1.生まれ持った遺伝の影響

猫の性格には、親から受け継ぐ「遺伝」の要素が大きく関わります。人でも、穏やかな性格の親からは落ち着いた子どもが生まれやすいように、猫も同じように性質を引き継ぐことがあるのです。
とくに純血種ではその傾向が顕著で、たとえばシャム猫は甘えん坊な子が多い傾向があり、メインクーンは落ち着いて大らかな子が多いといわれます。
もちろんすべてが遺伝で決まるわけではありませんが、「スタートライン」としての気質は生まれつき備わっていると考えると理解しやすいです。
2.幼少期の育ち方

生後2~9週の「社会化期」は、猫にとって性格の土台をつくる重要な時期です。
この頃に母猫や兄弟と過ごす時間が十分にあると、他の猫や人との関わり方を自然に学ぶことができますが、逆にこの時期にひとりで過ごしてしまうと、警戒心が強くなりやすいと言われています。
子猫の頃に人の手でやさしく遊んでもらった猫は、人に対して安心感を抱きやすくなります。

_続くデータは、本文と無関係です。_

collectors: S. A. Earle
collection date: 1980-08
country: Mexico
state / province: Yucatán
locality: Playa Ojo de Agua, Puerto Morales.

一方で、あまり人と触れ合わなかった猫は、大人になってからも距離をとる傾向が残ることがあるのです。
子どもが小学校で友達との関係を学ぶのと同じように、猫もこの時期に「社会」を経験することが大切だといえます。
3.飼い主との関わり方

成長してからの猫の性格を大きく形づくるのは、飼い主との日々の接し方です。
いつも穏やかな声で愛猫の名前を呼び、スキンシップを丁寧に重ねていくと、猫は「この人は安心できる」と感じやすくなります。
反対に、急な大声や無理な抱っこが続くと、怖がりな一面が強調されることもあります。
猫は人の感情を敏感に感じ取るので、機嫌の良し悪しを表情や動きから読み取るのが得意です。まるで鏡のように飼い主の雰囲気を映すこともあるでしょう。
「自分の行動が猫の性格を少しずつ形づくっている」と考えると、お互いが居心地の良い存在でいられるように思いやりをもって接したいですね。
4.環境や暮らし方

猫の性格は、どんな環境で暮らしているかによっても変化します。静かな家庭で安心できる隠れ場所があると、猫は落ち着いた性格になりやすい傾向があります。
一方で、物音が絶えずにぎやかな環境だと、刺激に敏感になりやすいでしょう。人も静かな図書館にいるときと、にぎやかな遊園地にいるときでは気分が変わるように、猫も周囲の環境から大きな影響を受けるのです。
まとめ

猫の性格は、「遺伝」「幼少期の経験」「飼い主との関係」「暮らす環境」という4つの要因が重なり合って形成されます。
どれかひとつだけで決まるのではなく、「生まれ持った気質」に「その後の育ちや暮らし」が積み重なって、唯一無二の個性が生まれるのです。
だからこそ「うちの子はどうしてこうなんだろう」と思ったとき、その背景を探ると理解が深まり、より優しい目で接することができます。
完璧な性格を目指す必要はありません。大切なのは、その子らしさを尊重しながら安心できる毎日を整えてあげることです。
そうすることで、猫は自分らしい性格をのびのびと発揮し、飼い主との絆もいっそう強まっていくでしょう。